Ammiraglio Luciano Zappata, Vice Comandante di SACT, in visita in Giordania


Il Vice Comandante del Supreme Allied Commander for Transformation (SACT) Ammiraglio Luciano Zappata, insieme a membri civili e militari del Comando Alleato di Norfolk (USA), fra i quali il Col. Emilio Motolese (responsabile delle relazioni con i Paesi del Dialogo Mediterraneo e Istambul Cooperation Initiative), hanno visitato recentemente la Giordania nell’ambito delle iniziative del NATO Training Cooperation Iniziative (NTCI).

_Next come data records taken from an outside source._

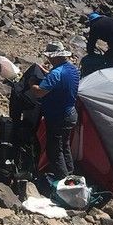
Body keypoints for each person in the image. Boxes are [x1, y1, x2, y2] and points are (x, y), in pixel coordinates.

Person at [31, 41, 80, 178]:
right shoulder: (73, 69)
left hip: (58, 116)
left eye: (49, 57)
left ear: (54, 57)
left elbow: (39, 92)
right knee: (64, 146)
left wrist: (32, 84)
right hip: (71, 113)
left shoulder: (55, 74)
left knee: (54, 150)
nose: (48, 59)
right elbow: (60, 80)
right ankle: (70, 175)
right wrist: (47, 73)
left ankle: (63, 180)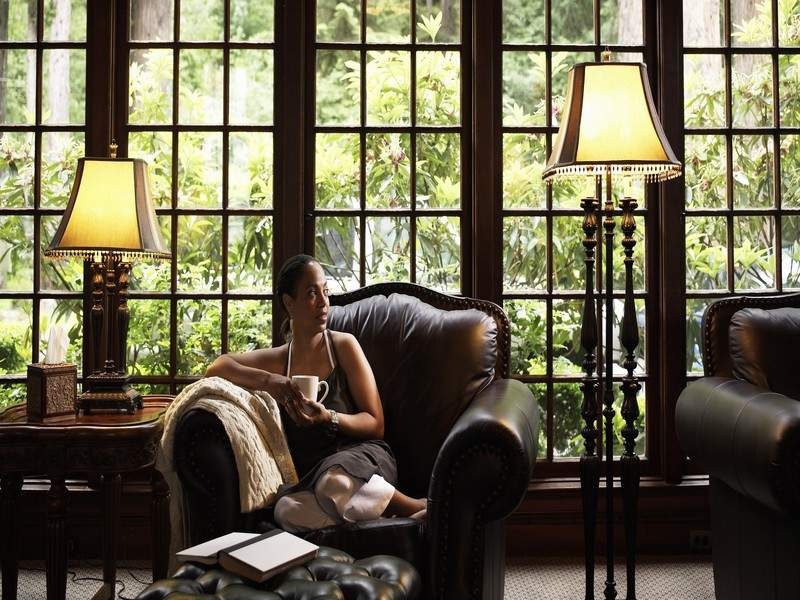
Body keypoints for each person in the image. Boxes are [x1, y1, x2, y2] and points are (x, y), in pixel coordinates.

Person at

L’Ammiraglio ha evidenziato nei suoi discorsi quanto la Giordania sia importante per la NATO per il suo ruolo di stabilizzatore nel Medio Oriente. “La Giordania ha relazioni molto buone con i paesi occidentali. Essa gioca un ruolo cruciale nell’aiutarci a capire la cultura araba.” ha aggiunto.

L’Amm. Zappata, primo italiano ad assumere il prestigioso mandato, ha assunto la carica lo scorso 2 luglio.

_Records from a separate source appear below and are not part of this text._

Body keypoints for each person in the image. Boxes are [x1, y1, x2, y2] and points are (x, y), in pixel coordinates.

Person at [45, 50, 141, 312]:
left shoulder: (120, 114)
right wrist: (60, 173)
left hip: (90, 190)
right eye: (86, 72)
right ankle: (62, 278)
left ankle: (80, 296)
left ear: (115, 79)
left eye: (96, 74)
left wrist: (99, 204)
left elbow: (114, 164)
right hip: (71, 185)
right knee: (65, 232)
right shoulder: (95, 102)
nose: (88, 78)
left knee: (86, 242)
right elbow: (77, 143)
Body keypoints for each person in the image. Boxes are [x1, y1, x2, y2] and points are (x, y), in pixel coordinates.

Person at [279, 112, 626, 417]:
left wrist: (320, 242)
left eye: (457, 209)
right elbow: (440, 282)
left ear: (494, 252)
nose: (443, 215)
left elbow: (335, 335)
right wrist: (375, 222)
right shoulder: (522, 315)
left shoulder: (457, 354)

Il SACT, con sede a Norfolk (Virginia - USA), ha il compito di promuovere e sorvegliare la continua trasformazione delle forze e delle capacità dell’Alleanza.

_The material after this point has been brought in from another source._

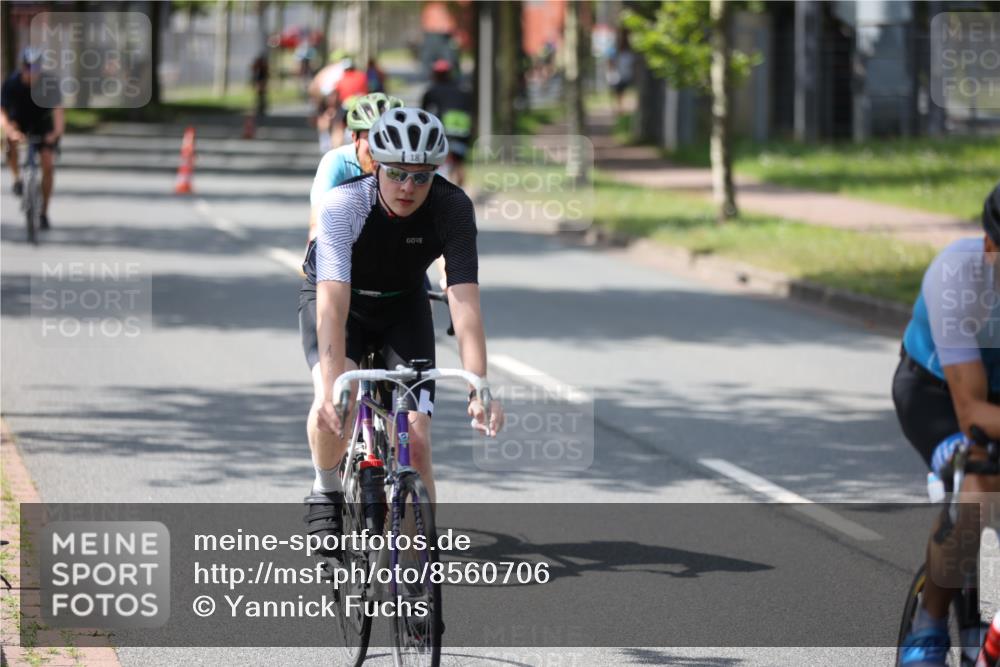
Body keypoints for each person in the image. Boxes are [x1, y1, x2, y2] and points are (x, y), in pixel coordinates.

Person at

DSACT, ACT team visits Jordan as part of NTCI initiative
By U.S. Navy Senior Chief Petty Officer Priscilla Kirsh


Deputy Supreme Allied Commander Transformation (DSACT) Italian Navy Adm. Luciano Zappata, Political Advisor to SACT Ambassador Wayne Neill and civilian and military staff members from the Norfolk-based strategic command visited Jordan recently to open further dialogue as part of the NATO Training Cooperation Initiative (NTCI).   
Zappata said Jordan is very important to NATO because of their stabilising role in the Middle East.  “Jordan has a very good relationship with Western countries.  They understand us, and they can play a very important role,” he said.
During the four-day visit, Zappata, Neill and ACT staff members met with key Jordanian authorities and military leaders to exchange views on a wide range of issues and to strengthen ties between the Alliance and Jordan.  These types of communication opportunities help focus on the specific objectives and priorities of individual countries.
“We look at these countries through the eyes of our own culture, so we may not always understand their culture,” he said.  “It’s important for us to understand how they see us and if we want to be relevant in proposing to NATO authorities the way ahead for transformation in NATO we need to better know our neighbours.” 
Jordan joined the Mediterranean Dialogue (MD) in 1995 and makes significant contributions to establishing regional peace, security and stability.  Strong relationships with countries such as Jordan help NATO meet future requirements. 
One of the initiatives to help strengthen relationships and promote interoperability is the creation of a Regional Cooperation Center at the NATO Defense College, a place where NATO, partners and MD/Istanbul Cooperation Initiative (ICI) countries can gather to improve mutual cultural awareness, which is a vital component of working together and understanding each other.
In addition to strengthening relationships and opening further dialogue, the ACT team engaged with Jordanians on education and training issues.  Jordan is a key contributor to peacekeeping operations training through various initiatives such as the Peacekeeping Operations Training Center (PKOTC). 
The PKOTC focuses a majority of their efforts on pre-deployment cultural awareness training, and 75 percent of attendees are foreign personnel.  The aim of the training is to improve Arabic cultural awareness in order to better prepare troops for deployment.  The center has organized a wide variety of courses to include NATO Terminology, Civil Military Cooperation and other topics that benefit Alliance forces.
“Jordan plays a big role in helping us understand how the Arabic people live and work, which will help us in building our relationships.  I think they have set up a very useful center,” said Zappata.   
ACT’s NTCI initiatives such as Advanced Distributed Learning as well as NATO School and NATO Defence College courses offer a two-way flow of information and ideas, which increases understanding and cooperation between participants.
Zappata said ACT can support countries such as Jordan through the expertise of the staff and by linking them with other countries that may already have experience.
ACT leaders will visit several MD/ICI countries this year with the goal of strengthening relationships and opening further dialogue.